[begin Given data]

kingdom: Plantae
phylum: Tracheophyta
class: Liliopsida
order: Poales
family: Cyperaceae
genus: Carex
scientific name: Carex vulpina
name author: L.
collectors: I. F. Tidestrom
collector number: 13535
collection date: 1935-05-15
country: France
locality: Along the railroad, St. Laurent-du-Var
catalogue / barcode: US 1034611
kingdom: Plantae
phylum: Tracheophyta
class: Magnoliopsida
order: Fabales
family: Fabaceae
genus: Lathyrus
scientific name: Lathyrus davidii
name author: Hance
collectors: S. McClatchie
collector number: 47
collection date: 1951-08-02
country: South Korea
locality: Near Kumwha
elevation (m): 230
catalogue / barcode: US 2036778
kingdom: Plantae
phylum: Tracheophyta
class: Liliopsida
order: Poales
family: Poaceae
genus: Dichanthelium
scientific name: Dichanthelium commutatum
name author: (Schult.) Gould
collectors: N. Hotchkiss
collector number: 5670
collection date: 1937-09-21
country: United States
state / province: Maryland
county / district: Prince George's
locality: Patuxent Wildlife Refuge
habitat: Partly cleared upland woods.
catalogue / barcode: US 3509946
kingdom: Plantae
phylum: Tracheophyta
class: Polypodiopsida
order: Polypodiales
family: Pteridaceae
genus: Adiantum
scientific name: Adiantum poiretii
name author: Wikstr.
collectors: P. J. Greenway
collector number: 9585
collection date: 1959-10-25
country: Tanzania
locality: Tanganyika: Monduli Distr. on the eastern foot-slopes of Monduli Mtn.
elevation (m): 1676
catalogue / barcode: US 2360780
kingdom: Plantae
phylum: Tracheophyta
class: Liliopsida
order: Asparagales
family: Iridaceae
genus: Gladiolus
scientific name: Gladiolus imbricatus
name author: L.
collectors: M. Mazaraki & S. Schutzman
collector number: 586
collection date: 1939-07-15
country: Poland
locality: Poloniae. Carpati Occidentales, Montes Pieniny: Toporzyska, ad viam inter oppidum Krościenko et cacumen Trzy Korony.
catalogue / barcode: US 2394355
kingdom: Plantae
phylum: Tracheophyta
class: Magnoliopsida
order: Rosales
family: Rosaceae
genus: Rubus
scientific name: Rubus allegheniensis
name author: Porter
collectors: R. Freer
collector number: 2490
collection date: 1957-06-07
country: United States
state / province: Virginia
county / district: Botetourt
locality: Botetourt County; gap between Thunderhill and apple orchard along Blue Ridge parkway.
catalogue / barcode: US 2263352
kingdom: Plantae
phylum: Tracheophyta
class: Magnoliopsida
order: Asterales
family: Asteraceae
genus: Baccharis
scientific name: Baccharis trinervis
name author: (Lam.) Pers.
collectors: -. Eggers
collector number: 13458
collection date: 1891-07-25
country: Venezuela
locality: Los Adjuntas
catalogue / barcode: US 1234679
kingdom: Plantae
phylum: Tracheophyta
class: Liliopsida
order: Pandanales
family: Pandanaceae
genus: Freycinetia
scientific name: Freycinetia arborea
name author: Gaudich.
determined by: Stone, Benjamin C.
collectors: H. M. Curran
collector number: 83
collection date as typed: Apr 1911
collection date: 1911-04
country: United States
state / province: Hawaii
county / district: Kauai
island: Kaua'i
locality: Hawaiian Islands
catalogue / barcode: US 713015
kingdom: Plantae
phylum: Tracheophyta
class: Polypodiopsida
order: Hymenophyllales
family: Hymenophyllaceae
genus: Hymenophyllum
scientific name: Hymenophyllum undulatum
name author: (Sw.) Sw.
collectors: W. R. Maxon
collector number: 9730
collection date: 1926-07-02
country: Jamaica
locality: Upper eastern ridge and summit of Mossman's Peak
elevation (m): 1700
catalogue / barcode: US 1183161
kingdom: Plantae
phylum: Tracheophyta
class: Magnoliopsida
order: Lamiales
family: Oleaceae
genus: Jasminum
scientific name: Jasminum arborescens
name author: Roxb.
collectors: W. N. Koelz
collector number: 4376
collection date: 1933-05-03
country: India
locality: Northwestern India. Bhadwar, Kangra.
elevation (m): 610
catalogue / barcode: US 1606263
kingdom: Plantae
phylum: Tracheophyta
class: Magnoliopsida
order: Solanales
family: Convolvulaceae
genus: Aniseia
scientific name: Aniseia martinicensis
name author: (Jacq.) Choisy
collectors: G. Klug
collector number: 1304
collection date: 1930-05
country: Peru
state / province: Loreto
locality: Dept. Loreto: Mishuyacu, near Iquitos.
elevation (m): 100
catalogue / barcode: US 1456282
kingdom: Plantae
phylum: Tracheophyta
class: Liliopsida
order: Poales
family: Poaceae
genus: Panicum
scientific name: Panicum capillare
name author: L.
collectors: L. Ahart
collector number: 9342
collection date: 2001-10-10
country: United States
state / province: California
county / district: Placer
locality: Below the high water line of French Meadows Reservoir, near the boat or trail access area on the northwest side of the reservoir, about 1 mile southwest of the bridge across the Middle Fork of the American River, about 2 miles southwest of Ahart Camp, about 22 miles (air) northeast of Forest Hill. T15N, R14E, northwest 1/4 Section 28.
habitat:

[end Given data]

Set task -
Revise the records by replacing each occurrence of "locality" with "site", leaving everything else unchanged.

Exercise result -
kingdom: Plantae
phylum: Tracheophyta
class: Liliopsida
order: Poales
family: Cyperaceae
genus: Carex
scientific name: Carex vulpina
name author: L.
collectors: I. F. Tidestrom
collector number: 13535
collection date: 1935-05-15
country: France
site: Along the railroad, St. Laurent-du-Var
catalogue / barcode: US 1034611
kingdom: Plantae
phylum: Tracheophyta
class: Magnoliopsida
order: Fabales
family: Fabaceae
genus: Lathyrus
scientific name: Lathyrus davidii
name author: Hance
collectors: S. McClatchie
collector number: 47
collection date: 1951-08-02
country: South Korea
site: Near Kumwha
elevation (m): 230
catalogue / barcode: US 2036778
kingdom: Plantae
phylum: Tracheophyta
class: Liliopsida
order: Poales
family: Poaceae
genus: Dichanthelium
scientific name: Dichanthelium commutatum
name author: (Schult.) Gould
collectors: N. Hotchkiss
collector number: 5670
collection date: 1937-09-21
country: United States
state / province: Maryland
county / district: Prince George's
site: Patuxent Wildlife Refuge
habitat: Partly cleared upland woods.
catalogue / barcode: US 3509946
kingdom: Plantae
phylum: Tracheophyta
class: Polypodiopsida
order: Polypodiales
family: Pteridaceae
genus: Adiantum
scientific name: Adiantum poiretii
name author: Wikstr.
collectors: P. J. Greenway
collector number: 9585
collection date: 1959-10-25
country: Tanzania
site: Tanganyika: Monduli Distr. on the eastern foot-slopes of Monduli Mtn.
elevation (m): 1676
catalogue / barcode: US 2360780
kingdom: Plantae
phylum: Tracheophyta
class: Liliopsida
order: Asparagales
family: Iridaceae
genus: Gladiolus
scientific name: Gladiolus imbricatus
name author: L.
collectors: M. Mazaraki & S. Schutzman
collector number: 586
collection date: 1939-07-15
country: Poland
site: Poloniae. Carpati Occidentales, Montes Pieniny: Toporzyska, ad viam inter oppidum Krościenko et cacumen Trzy Korony.
catalogue / barcode: US 2394355
kingdom: Plantae
phylum: Tracheophyta
class: Magnoliopsida
order: Rosales
family: Rosaceae
genus: Rubus
scientific name: Rubus allegheniensis
name author: Porter
collectors: R. Freer
collector number: 2490
collection date: 1957-06-07
country: United States
state / province: Virginia
county / district: Botetourt
site: Botetourt County; gap between Thunderhill and apple orchard along Blue Ridge parkway.
catalogue / barcode: US 2263352
kingdom: Plantae
phylum: Tracheophyta
class: Magnoliopsida
order: Asterales
family: Asteraceae
genus: Baccharis
scientific name: Baccharis trinervis
name author: (Lam.) Pers.
collectors: -. Eggers
collector number: 13458
collection date: 1891-07-25
country: Venezuela
site: Los Adjuntas
catalogue / barcode: US 1234679
kingdom: Plantae
phylum: Tracheophyta
class: Liliopsida
order: Pandanales
family: Pandanaceae
genus: Freycinetia
scientific name: Freycinetia arborea
name author: Gaudich.
determined by: Stone, Benjamin C.
collectors: H. M. Curran
collector number: 83
collection date as typed: Apr 1911
collection date: 1911-04
country: United States
state / province: Hawaii
county / district: Kauai
island: Kaua'i
site: Hawaiian Islands
catalogue / barcode: US 713015
kingdom: Plantae
phylum: Tracheophyta
class: Polypodiopsida
order: Hymenophyllales
family: Hymenophyllaceae
genus: Hymenophyllum
scientific name: Hymenophyllum undulatum
name author: (Sw.) Sw.
collectors: W. R. Maxon
collector number: 9730
collection date: 1926-07-02
country: Jamaica
site: Upper eastern ridge and summit of Mossman's Peak
elevation (m): 1700
catalogue / barcode: US 1183161
kingdom: Plantae
phylum: Tracheophyta
class: Magnoliopsida
order: Lamiales
family: Oleaceae
genus: Jasminum
scientific name: Jasminum arborescens
name author: Roxb.
collectors: W. N. Koelz
collector number: 4376
collection date: 1933-05-03
country: India
site: Northwestern India. Bhadwar, Kangra.
elevation (m): 610
catalogue / barcode: US 1606263
kingdom: Plantae
phylum: Tracheophyta
class: Magnoliopsida
order: Solanales
family: Convolvulaceae
genus: Aniseia
scientific name: Aniseia martinicensis
name author: (Jacq.) Choisy
collectors: G. Klug
collector number: 1304
collection date: 1930-05
country: Peru
state / province: Loreto
site: Dept. Loreto: Mishuyacu, near Iquitos.
elevation (m): 100
catalogue / barcode: US 1456282
kingdom: Plantae
phylum: Tracheophyta
class: Liliopsida
order: Poales
family: Poaceae
genus: Panicum
scientific name: Panicum capillare
name author: L.
collectors: L. Ahart
collector number: 9342
collection date: 2001-10-10
country: United States
state / province: California
county / district: Placer
site: Below the high water line of French Meadows Reservoir, near the boat or trail access area on the northwest side of the reservoir, about 1 mile southwest of the bridge across the Middle Fork of the American River, about 2 miles southwest of Ahart Camp, about 22 miles (air) northeast of Forest Hill. T15N, R14E, northwest 1/4 Section 28.
habitat:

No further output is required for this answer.